* **PROBLEM TO WORK ON**
Beginning with the line that contains "CLARE, R.J. (2000), ‘Epic", retype the entries below exactly, ending with the line that contains "news.un.org/en/story/2020/03/1060132". Leave out any pictures.

* **RECORD SET**
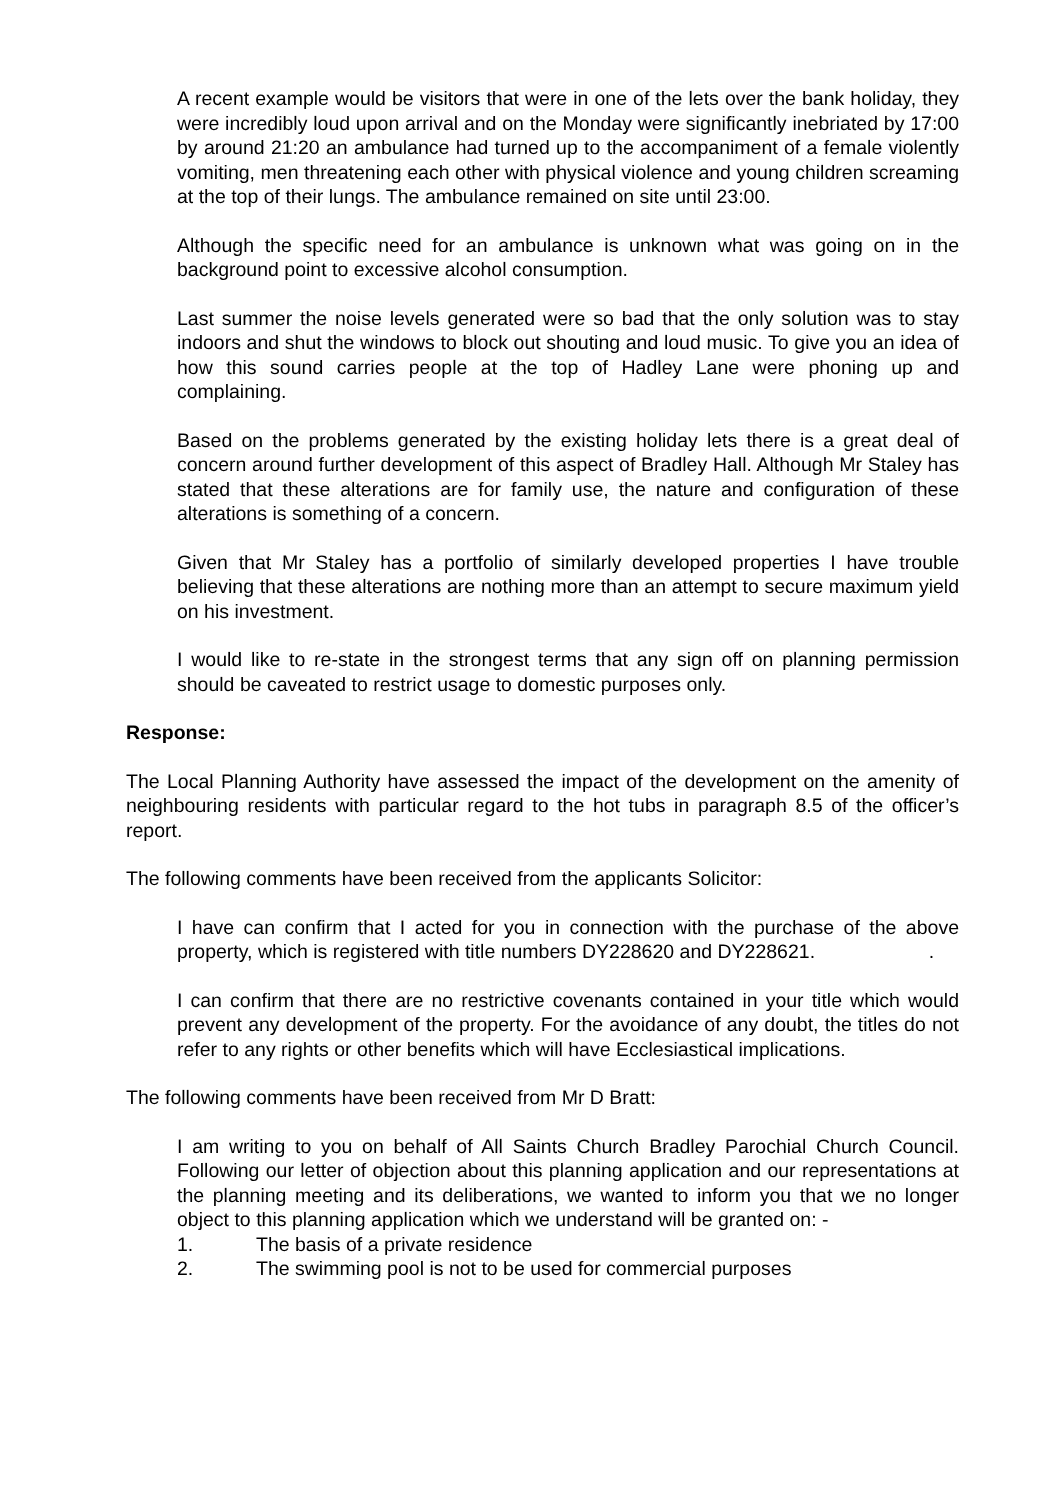A recent example would be visitors that were in one of the lets over the bank holiday, they were incredibly loud upon arrival and on the Monday were significantly inebriated by 17:00 by around 21:20 an ambulance had turned up to the accompaniment of a female violently vomiting, men threatening each other with physical violence and young children screaming at the top of their lungs. The ambulance remained on site until 23:00.
Although the specific need for an ambulance is unknown what was going on in the background point to excessive alcohol consumption.
Last summer the noise levels generated were so bad that the only solution was to stay indoors and shut the windows to block out shouting and loud music. To give you an idea of how this sound carries people at the top of Hadley Lane were phoning up and complaining.
Based on the problems generated by the existing holiday lets there is a great deal of concern around further development of this aspect of Bradley Hall. Although Mr Staley has stated that these alterations are for family use, the nature and configuration of these alterations is something of a concern.
Given that Mr Staley has a portfolio of similarly developed properties I have trouble believing that these alterations are nothing more than an attempt to secure maximum yield on his investment.
I would like to re-state in the strongest terms that any sign off on planning permission should be caveated to restrict usage to domestic purposes only.
Response:
The Local Planning Authority have assessed the impact of the development on the amenity of neighbouring residents with particular regard to the hot tubs in paragraph 8.5 of the officer’s report.
The following comments have been received from the applicants Solicitor:
I have can confirm that I acted for you in connection with the purchase of the above property, which is registered with title numbers DY228620 and DY228621. .
I can confirm that there are no restrictive covenants contained in your title which would prevent any development of the property. For the avoidance of any doubt, the titles do not refer to any rights or other benefits which will have Ecclesiastical implications.
The following comments have been received from Mr D Bratt:
I am writing to you on behalf of All Saints Church Bradley Parochial Church Council. Following our letter of objection about this planning application and our representations at the planning meeting and its deliberations, we wanted to inform you that we no longer object to this planning application which we understand will be granted on: -
1. The basis of a private residence
2. The swimming pool is not to be used for commercial purposes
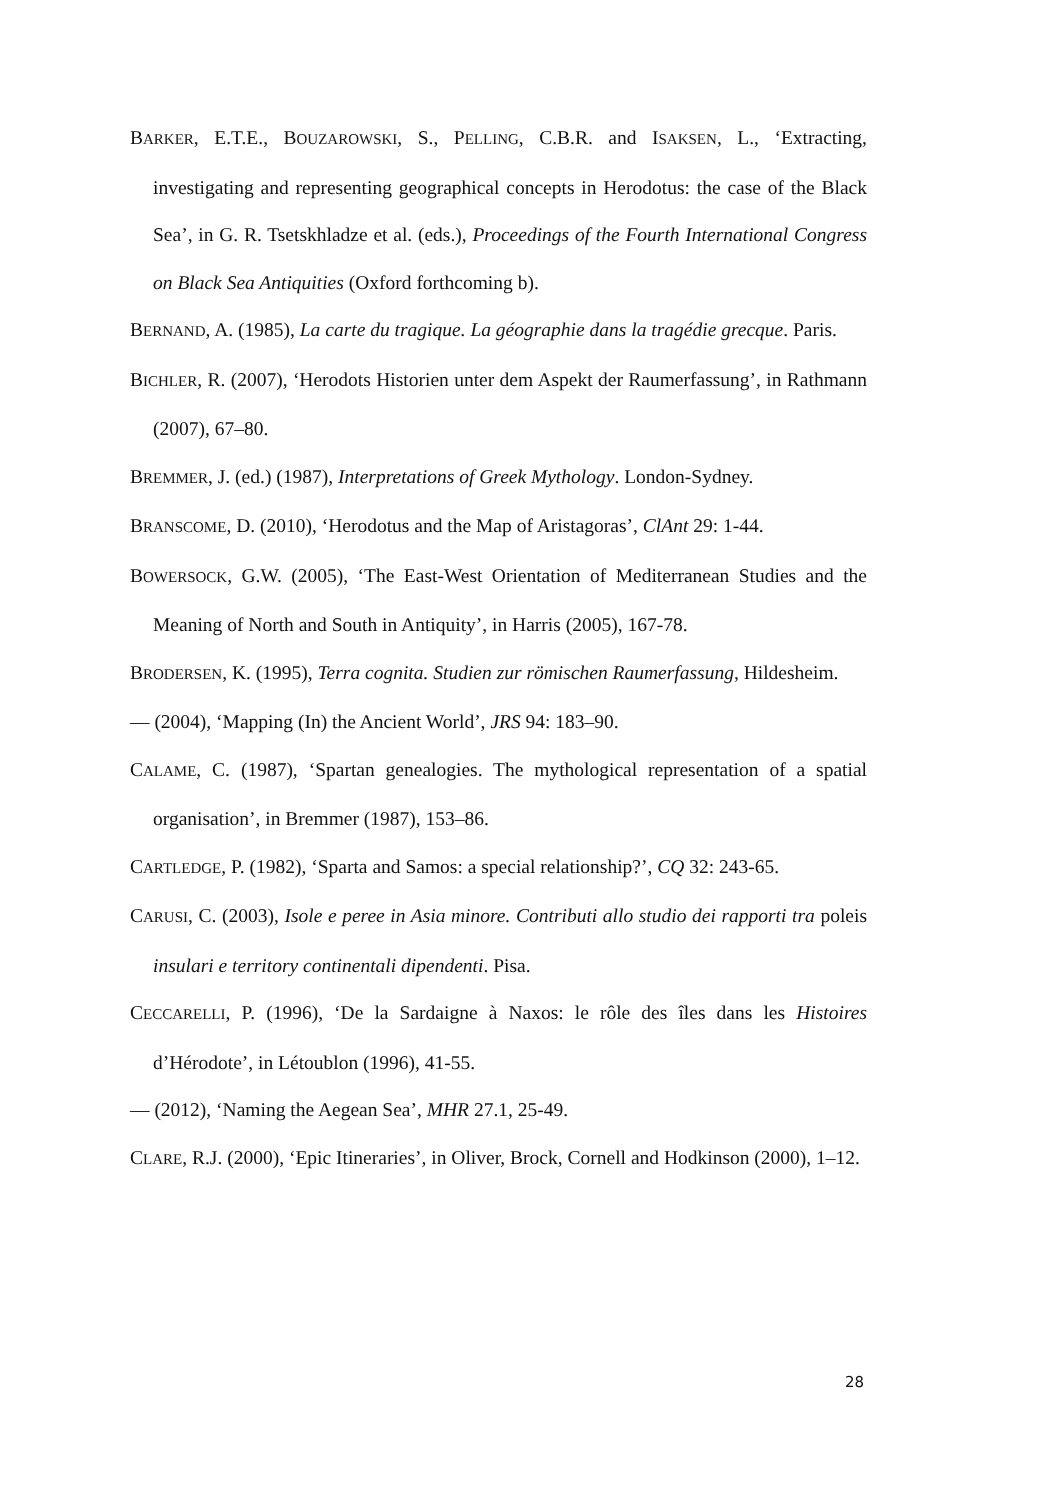BARKER, E.T.E., BOUZAROWSKI, S., PELLING, C.B.R. and ISAKSEN, L., ‘Extracting, investigating and representing geographical concepts in Herodotus: the case of the Black Sea’, in G. R. Tsetskhladze et al. (eds.), Proceedings of the Fourth International Congress on Black Sea Antiquities (Oxford forthcoming b).
BERNAND, A. (1985), La carte du tragique. La géographie dans la tragédie grecque. Paris.
BICHLER, R. (2007), ‘Herodots Historien unter dem Aspekt der Raumerfassung’, in Rathmann (2007), 67–80.
BREMMER, J. (ed.) (1987), Interpretations of Greek Mythology. London-Sydney.
BRANSCOME, D. (2010), ‘Herodotus and the Map of Aristagoras’, ClAnt 29: 1-44.
BOWERSOCK, G.W. (2005), ‘The East-West Orientation of Mediterranean Studies and the Meaning of North and South in Antiquity’, in Harris (2005), 167-78.
BRODERSEN, K. (1995), Terra cognita. Studien zur römischen Raumerfassung, Hildesheim.
— (2004), ‘Mapping (In) the Ancient World’, JRS 94: 183–90.
CALAME, C. (1987), ‘Spartan genealogies. The mythological representation of a spatial organisation’, in Bremmer (1987), 153–86.
CARTLEDGE, P. (1982), ‘Sparta and Samos: a special relationship?’, CQ 32: 243-65.
CARUSI, C. (2003), Isole e peree in Asia minore. Contributi allo studio dei rapporti tra poleis insulari e territory continentali dipendenti. Pisa.
CECCARELLI, P. (1996), ‘De la Sardaigne à Naxos: le rôle des îles dans les Histoires d’Hérodote’, in Létoublon (1996), 41-55.
— (2012), ‘Naming the Aegean Sea’, MHR 27.1, 25-49.
CLARE, R.J. (2000), ‘Epic Itineraries’, in Oliver, Brock, Cornell and Hodkinson (2000), 1–12.
28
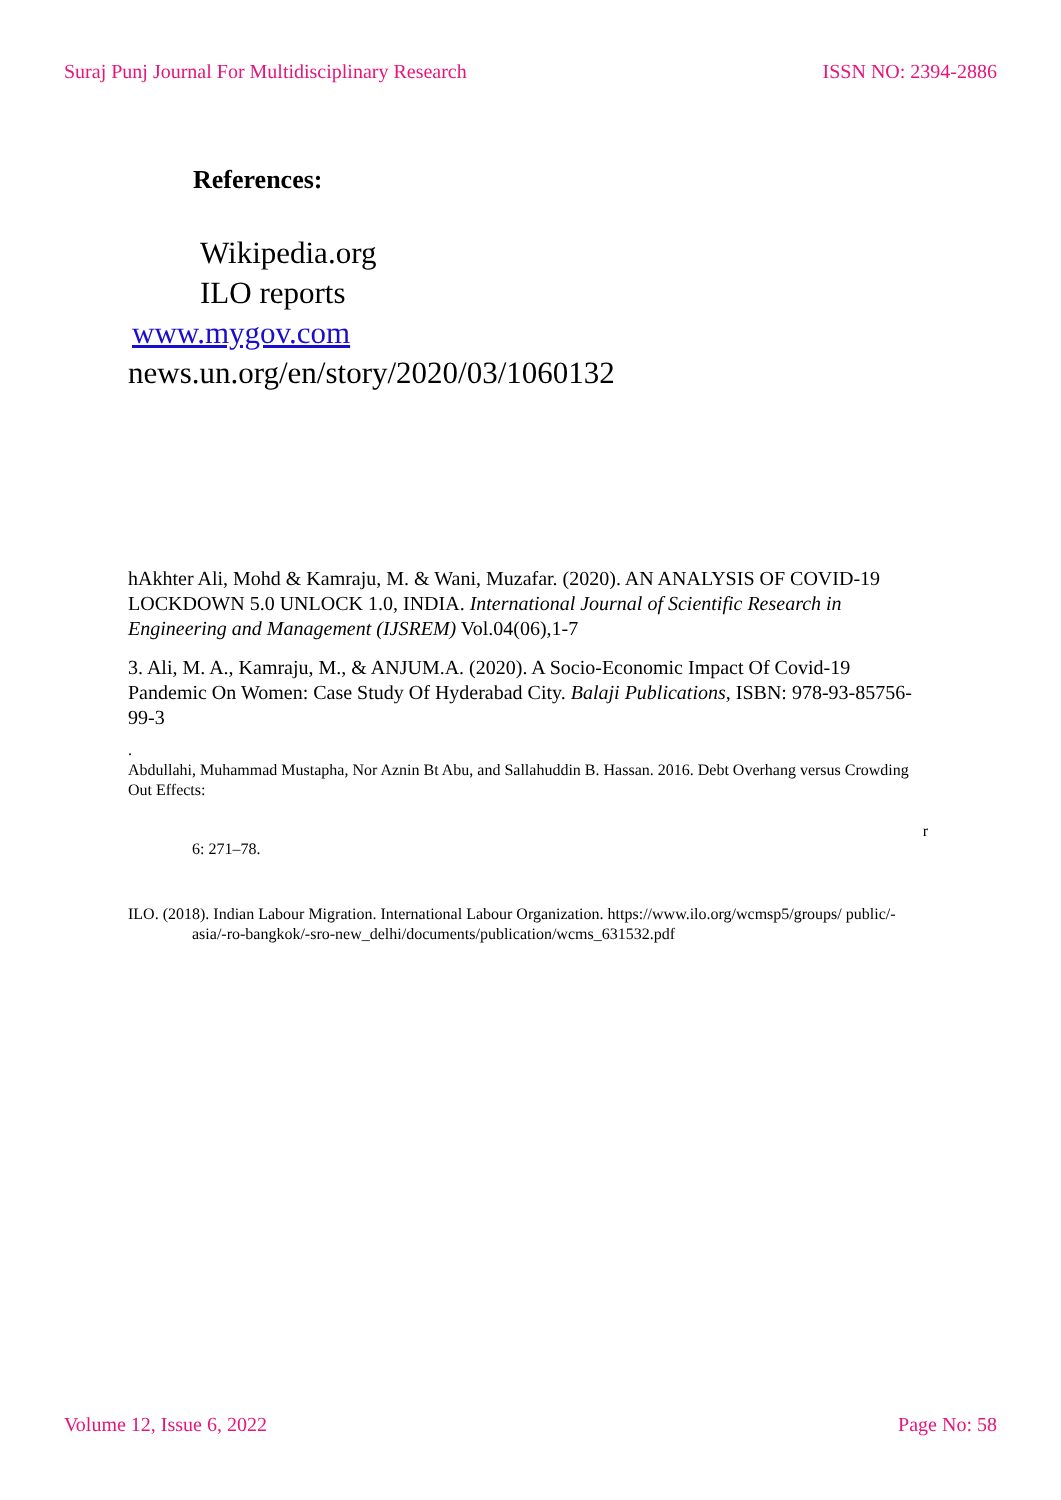Suraj Punj Journal For Multidisciplinary Research ISSN NO: 2394-2886
References:
Wikipedia.org
ILO reports
www.mygov.com
news.un.org/en/story/2020/03/1060132
hAkhter Ali, Mohd & Kamraju, M. & Wani, Muzafar. (2020). AN ANALYSIS OF COVID-19 LOCKDOWN 5.0 UNLOCK 1.0, INDIA. International Journal of Scientific Research in Engineering and Management (IJSREM) Vol.04(06),1-7
3. Ali, M. A., Kamraju, M., & ANJUM.A. (2020). A Socio-Economic Impact Of Covid-19 Pandemic On Women: Case Study Of Hyderabad City. Balaji Publications, ISBN: 978-93-85756-99-3
.
Abdullahi, Muhammad Mustapha, Nor Aznin Bt Abu, and Sallahuddin B. Hassan. 2016. Debt Overhang versus Crowding Out Effects:
r
6: 271–78.
ILO. (2018). Indian Labour Migration. International Labour Organization. https://www.ilo.org/wcmsp5/groups/ public/-asia/-ro-bangkok/-sro-new_delhi/documents/publication/wcms_631532.pdf
Volume 12, Issue 6, 2022 Page No: 58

* **TASK SOLUTION**
CLARE, R.J. (2000), ‘Epic Itineraries’, in Oliver, Brock, Cornell and Hodkinson (2000), 1–12.
28
Suraj Punj Journal For Multidisciplinary Research ISSN NO: 2394-2886
References:
Wikipedia.org
ILO reports
www.mygov.com
news.un.org/en/story/2020/03/1060132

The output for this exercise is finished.